Target file or sequence (--input-target):)
This is a parameter that defines how ganon will parse your input files:
- --input-target file (default) will consider every file provided with --input a single unit (e.g. multi-fasta files are considered one input, sequence headers ignored).
- --input-target sequence will use every sequence as a unit. For this, ganon will first decompose every sequence in the input files provided with --input into a separated file. This will take longer and use more disk space.
--input-target file is the default behavior and most efficient way to build databases. --input-target sequence should only be used when the input sequences are not separated by file (e.g. a single big FASTA file) or when classification at sequence level is desired.
Build level (--level):)
The --level parameter defines the max. depth of the database for classification. This parameter is relevant because the --max-fp is going to be guaranteed at the --level chosen.
In ganon build the default value is species. In ganon build-custom the level will be the same as --input-target, meaning that classification will be done either at file or sequence level.
Alternatively, --level assembly will link the file or sequence target information with assembly accessions retrieved from NCBI. --level leaves or --level species (or genus, family, ...) will link the targets with taxonomic information and prune the tree at the chosen level. --level custom will use specialization (4th col.) defined in the --input-file.
Genome sizes (--genome-size-files):)
Ganon will automatically download auxiliary files to define an approximate genome size for each entry in the taxonomic tree. For --taxonomy ncbi the species_genome_size.txt.gz is used. For --taxonomy gtdb the *_metadata.tar.gz files are used. Those files can be directly provided with the --genome-size-files argument.
Genome sizes of parent nodes are calculated as the average of the respective children nodes. Other nodes without direct assigned genome sizes will use the closest parent with a pre-calculated genome size. The genome sizes are stored in the ganon database.
Retrieving info (--ncbi-sequence-info, --ncbi-file-info):)

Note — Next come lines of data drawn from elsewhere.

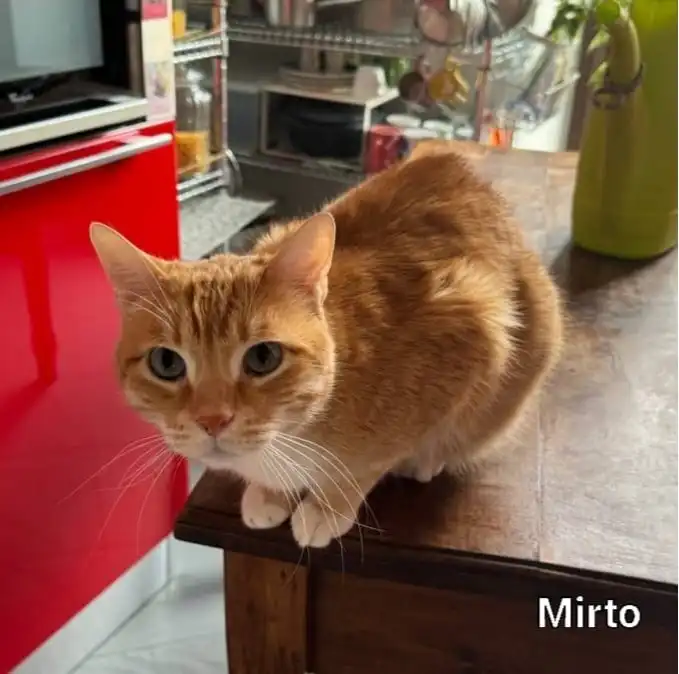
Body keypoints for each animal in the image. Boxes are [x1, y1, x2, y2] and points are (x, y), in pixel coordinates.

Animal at [90, 140, 564, 549]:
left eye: (263, 357)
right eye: (167, 364)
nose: (212, 420)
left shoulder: (472, 332)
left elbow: (368, 464)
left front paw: (328, 507)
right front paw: (269, 494)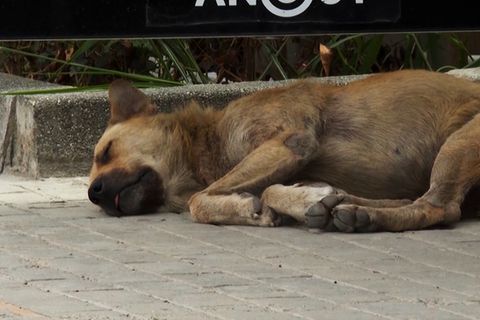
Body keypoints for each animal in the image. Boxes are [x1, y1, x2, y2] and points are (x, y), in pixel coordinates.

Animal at [88, 70, 480, 232]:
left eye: (106, 151)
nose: (94, 194)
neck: (211, 142)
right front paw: (302, 200)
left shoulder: (292, 141)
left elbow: (201, 199)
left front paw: (260, 205)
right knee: (419, 202)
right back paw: (351, 211)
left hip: (458, 144)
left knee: (439, 207)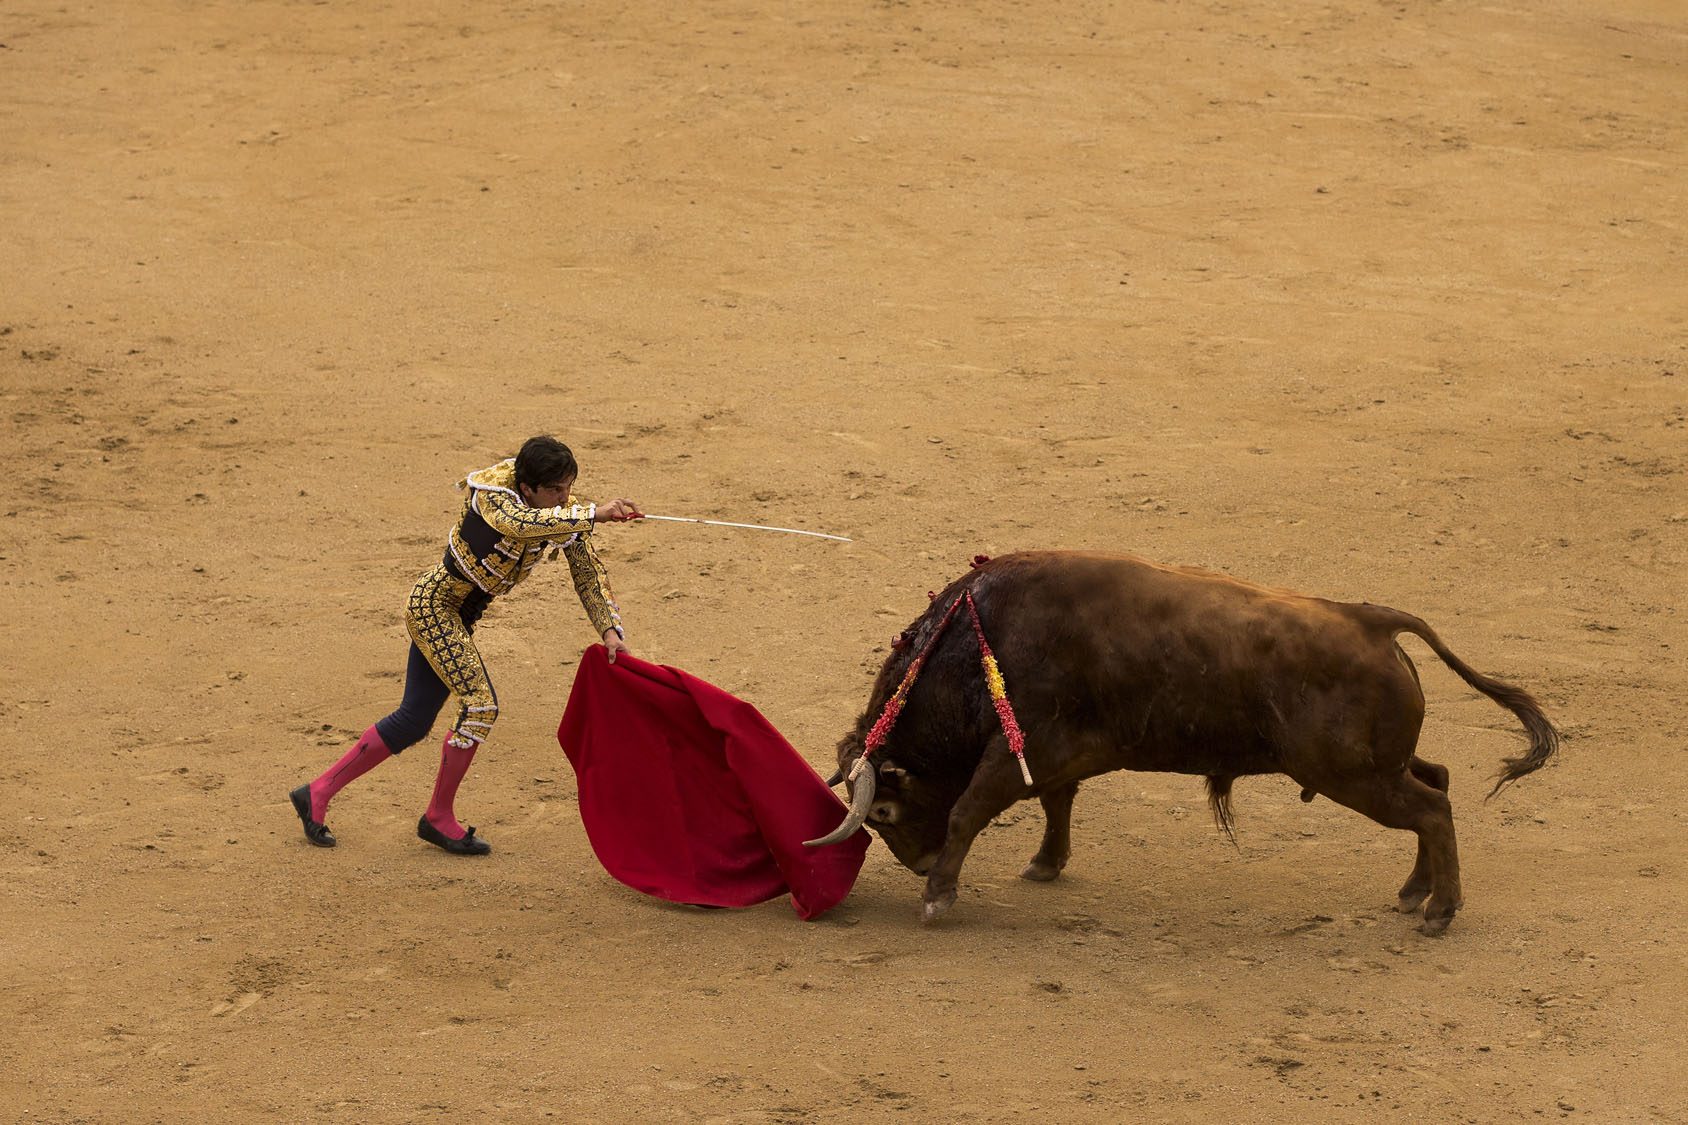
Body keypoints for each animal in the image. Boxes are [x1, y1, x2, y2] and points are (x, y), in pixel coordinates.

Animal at [810, 547, 1559, 932]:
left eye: (882, 811)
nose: (918, 863)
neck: (978, 643)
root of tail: (1375, 622)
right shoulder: (1056, 757)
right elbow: (1057, 802)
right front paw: (1046, 863)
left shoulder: (1022, 751)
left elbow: (969, 809)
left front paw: (939, 895)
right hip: (1376, 764)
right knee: (1438, 781)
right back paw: (1414, 891)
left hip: (1355, 774)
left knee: (1433, 809)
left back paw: (1439, 911)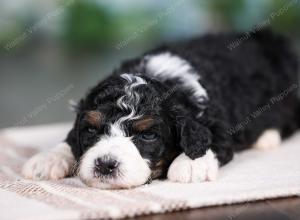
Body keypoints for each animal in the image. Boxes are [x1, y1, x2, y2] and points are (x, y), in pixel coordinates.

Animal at [21, 30, 300, 189]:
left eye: (148, 135)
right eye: (91, 130)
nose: (105, 165)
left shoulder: (219, 120)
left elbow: (211, 138)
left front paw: (189, 165)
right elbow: (69, 139)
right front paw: (48, 159)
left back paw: (267, 138)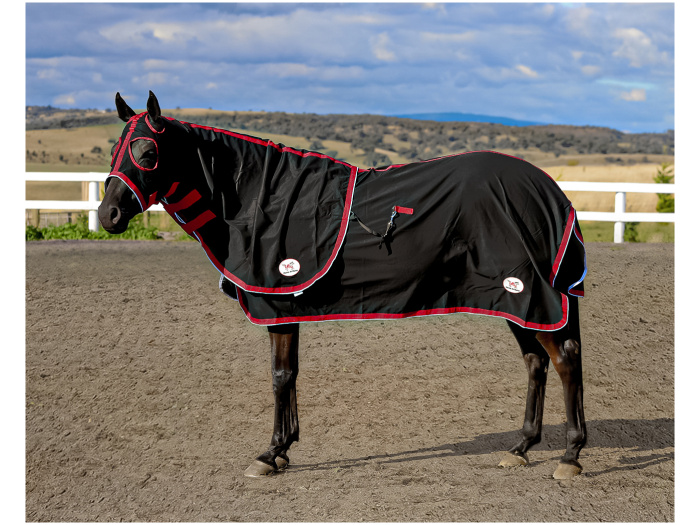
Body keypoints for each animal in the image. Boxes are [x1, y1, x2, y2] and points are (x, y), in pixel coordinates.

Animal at [98, 91, 588, 480]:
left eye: (147, 152)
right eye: (116, 150)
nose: (108, 216)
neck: (260, 198)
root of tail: (549, 191)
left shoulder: (276, 302)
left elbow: (280, 376)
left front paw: (270, 454)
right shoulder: (285, 306)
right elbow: (289, 373)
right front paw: (284, 449)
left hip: (528, 294)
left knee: (562, 360)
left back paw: (570, 455)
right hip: (513, 300)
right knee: (536, 363)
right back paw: (522, 447)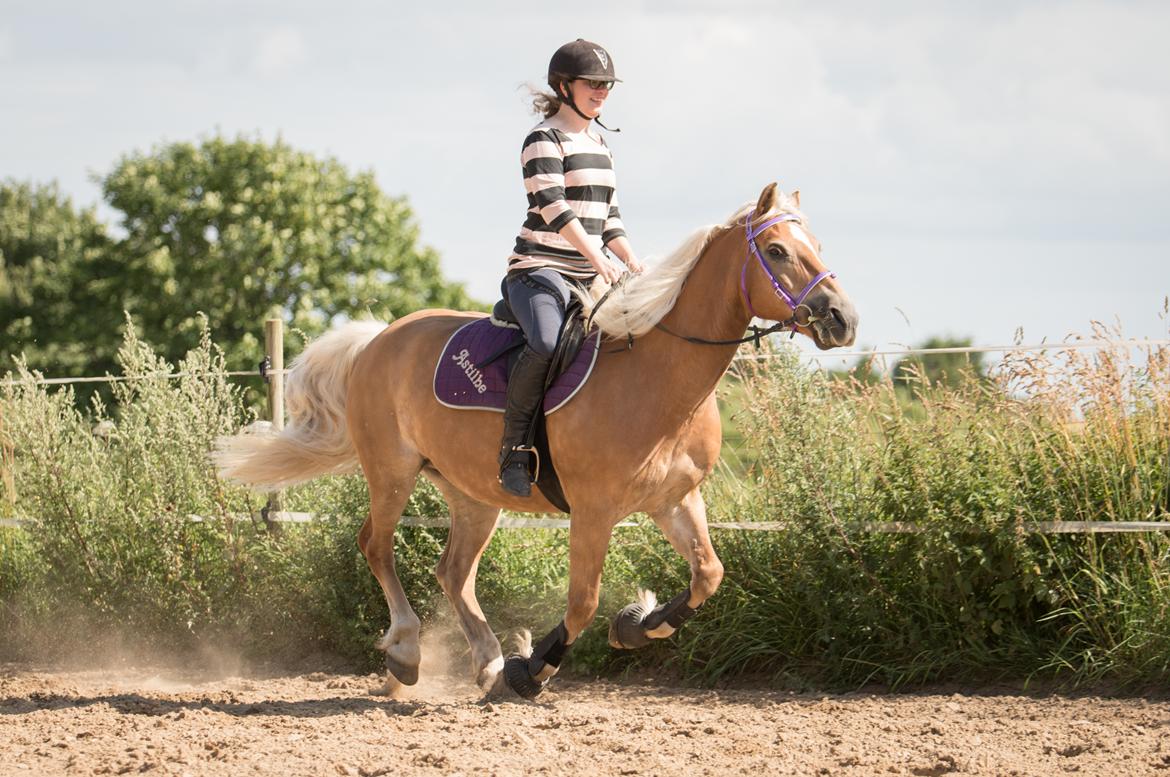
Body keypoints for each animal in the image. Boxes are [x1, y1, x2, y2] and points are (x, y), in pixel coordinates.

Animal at [215, 182, 861, 697]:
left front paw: (635, 625)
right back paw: (408, 653)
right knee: (376, 545)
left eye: (818, 245)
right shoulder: (594, 511)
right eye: (777, 251)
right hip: (391, 473)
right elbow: (582, 602)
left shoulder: (675, 499)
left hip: (474, 494)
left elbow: (708, 574)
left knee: (454, 572)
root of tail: (379, 339)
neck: (657, 377)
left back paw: (486, 662)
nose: (842, 319)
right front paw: (532, 671)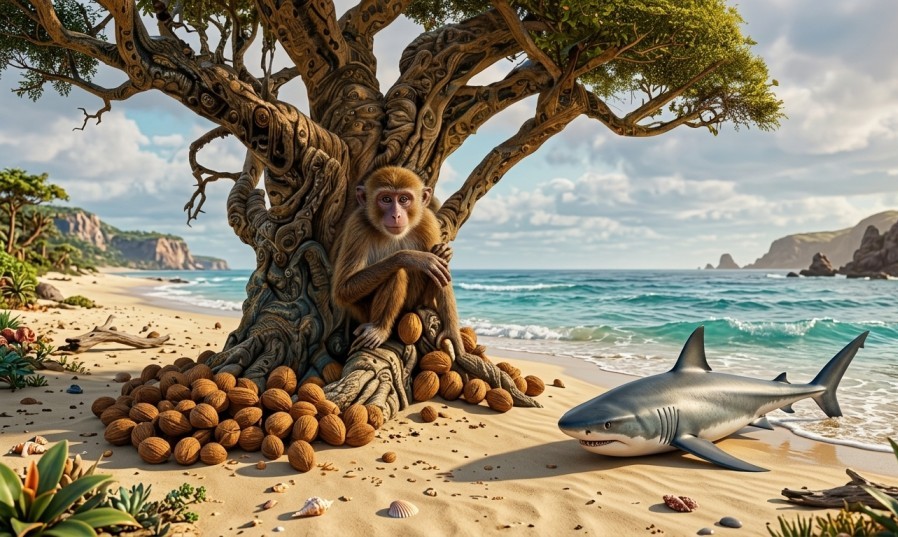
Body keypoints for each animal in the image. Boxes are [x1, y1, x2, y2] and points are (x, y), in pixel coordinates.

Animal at [332, 166, 463, 353]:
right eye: (386, 199)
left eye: (403, 199)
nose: (396, 215)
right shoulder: (356, 225)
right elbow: (343, 289)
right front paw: (411, 257)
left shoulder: (427, 221)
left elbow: (441, 270)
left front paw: (451, 332)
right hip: (363, 314)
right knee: (395, 272)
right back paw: (380, 329)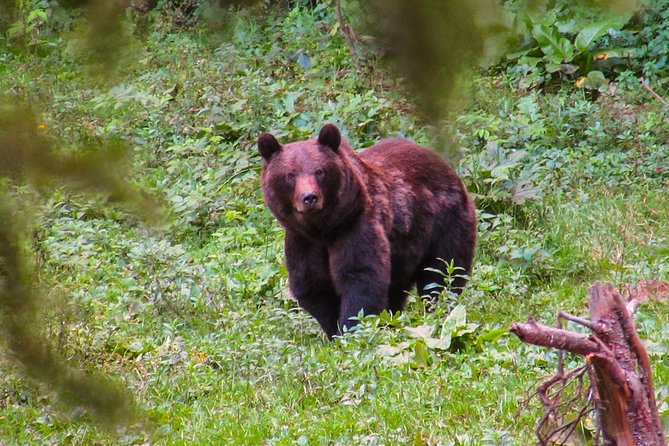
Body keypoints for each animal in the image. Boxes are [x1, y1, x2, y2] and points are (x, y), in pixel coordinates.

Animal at [258, 124, 477, 338]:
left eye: (319, 171)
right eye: (290, 175)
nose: (309, 197)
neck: (324, 229)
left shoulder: (356, 225)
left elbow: (360, 278)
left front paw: (350, 331)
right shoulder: (302, 240)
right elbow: (314, 286)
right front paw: (334, 332)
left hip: (445, 224)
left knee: (442, 273)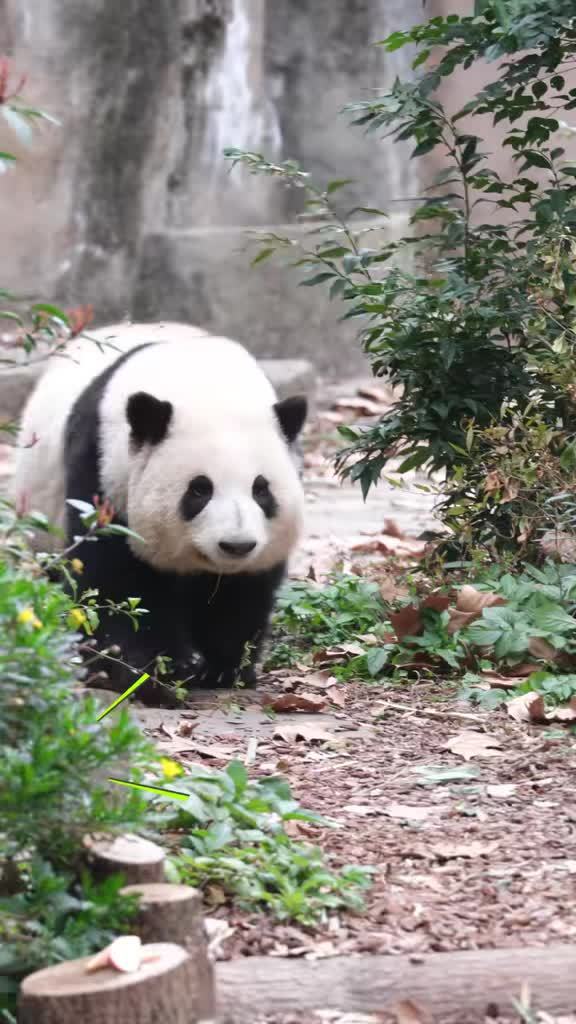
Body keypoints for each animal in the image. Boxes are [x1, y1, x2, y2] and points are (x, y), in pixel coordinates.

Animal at [12, 321, 305, 704]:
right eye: (200, 489)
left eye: (261, 489)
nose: (236, 545)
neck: (203, 381)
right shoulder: (102, 468)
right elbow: (115, 581)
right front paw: (151, 673)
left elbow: (241, 594)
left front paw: (225, 669)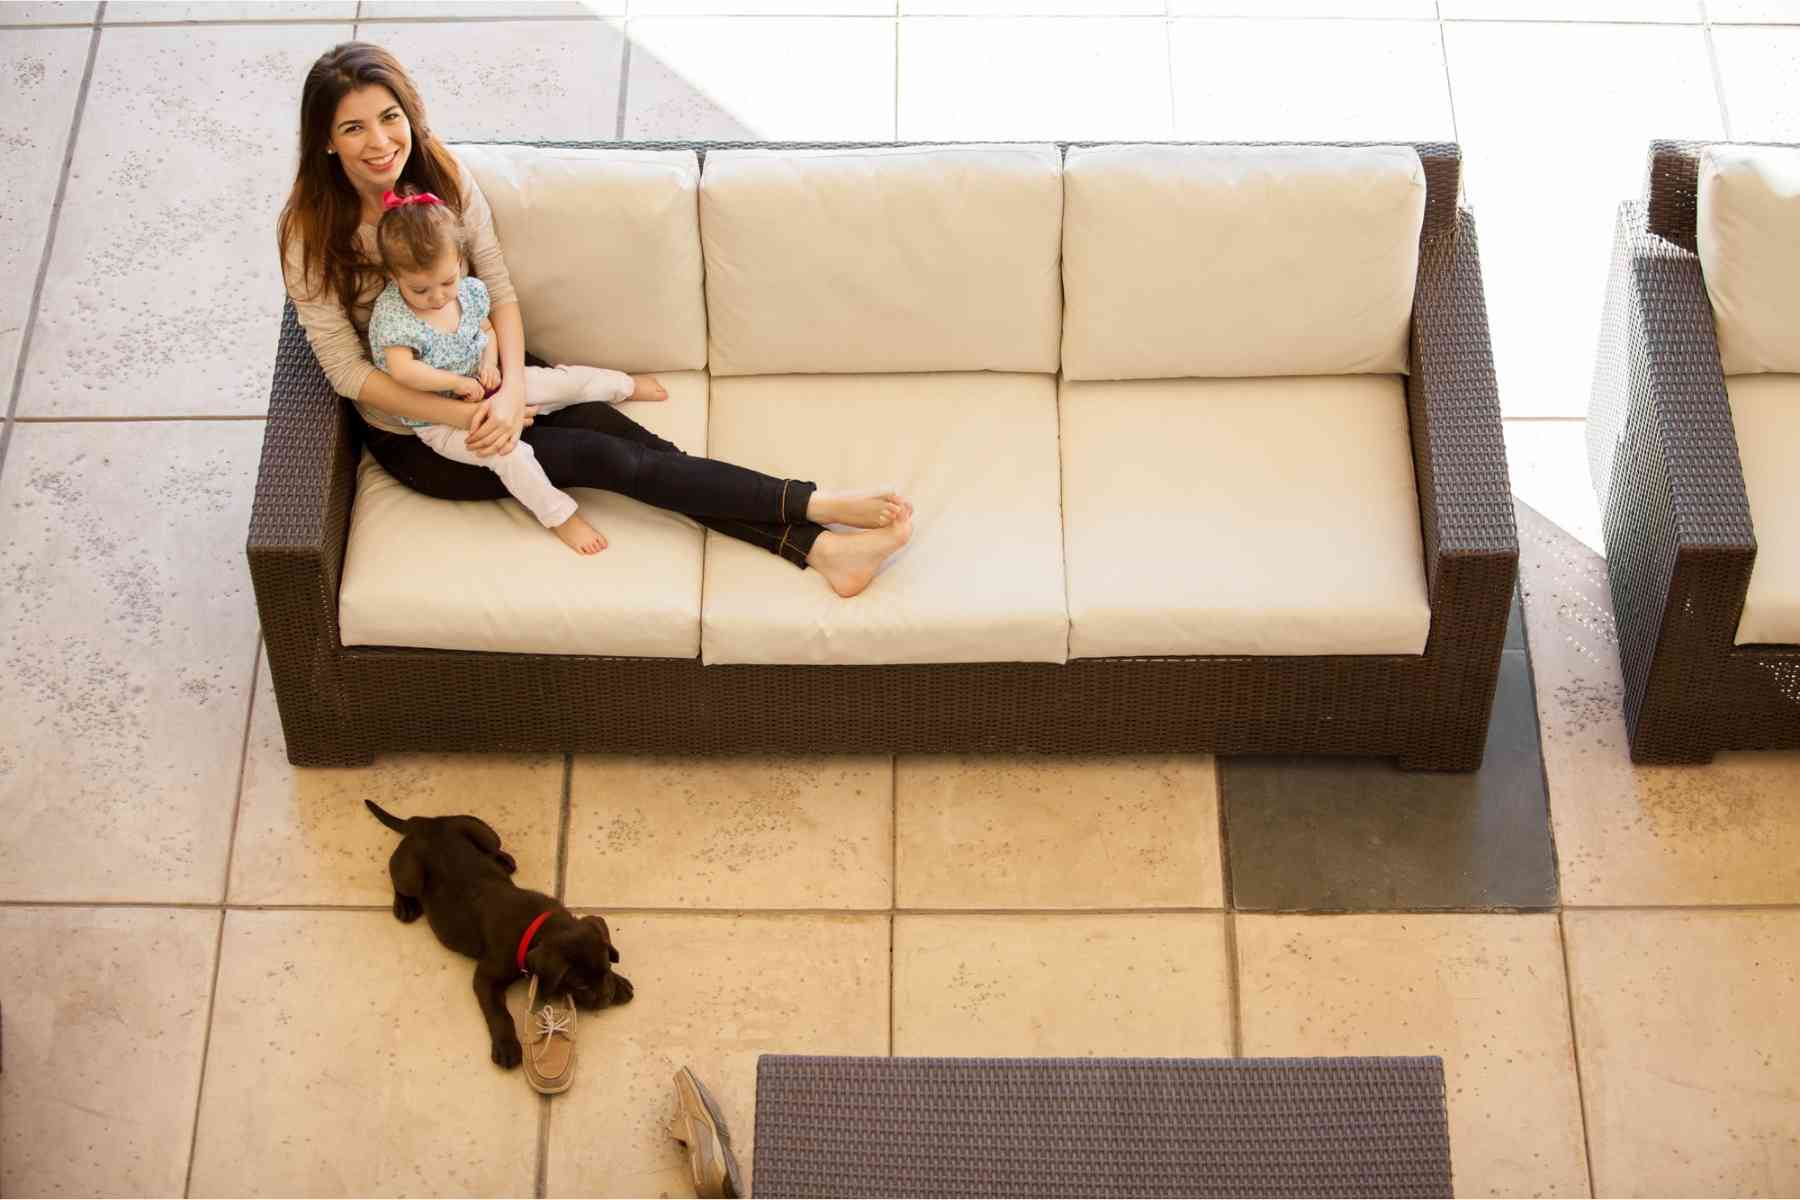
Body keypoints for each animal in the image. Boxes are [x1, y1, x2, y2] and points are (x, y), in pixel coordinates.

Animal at [365, 802, 633, 1065]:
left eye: (607, 968)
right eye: (580, 985)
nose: (606, 998)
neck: (537, 923)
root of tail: (422, 823)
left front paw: (619, 984)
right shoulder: (485, 978)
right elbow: (499, 1013)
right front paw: (506, 1047)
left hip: (485, 833)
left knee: (492, 850)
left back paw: (504, 860)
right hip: (409, 873)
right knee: (398, 882)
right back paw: (404, 905)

Further taxonomy and assembly linking information has to be collected to properly build the database. --ncbi-sequence-info and --ncbi-file-info allow customizations on this step.
When --input-target sequence, --ncbi-sequence-info argument allows the use of NCBI e-utils webservices (eutils) or downloads accession2taxid files to extract target information (options nucl_gb nucl_wgs nucl_est nucl_gss pdb prot dead_nucl dead_wgs dead_prot). By default, ganon uses eutils up-to 50000 input sequences, otherwise it downloads nucl_gb nucl_wgs from https://ftp.ncbi.nlm.nih.gov/pub/taxonomy/accession2taxid/. Previously downloaded files can be directly provided with this argument.
When --input-target file, --ncbi-file-info uses assembly_summary.txt from https://ftp.ncbi.nlm.nih.gov/genomes/ to extract target information (options refseq genbank refseq_historical genbank_historical. Previously downloaded files can be directly provided with this argument.
If you are using outdated, removed or inactive assembly or sequence files and accessions from NCBI, make sure to include dead_nucl dead_wgs for --ncbi-sequence-info or refseq_historical genbank_historical for --ncbi-file-info. eutils option does not work with outdated accessions.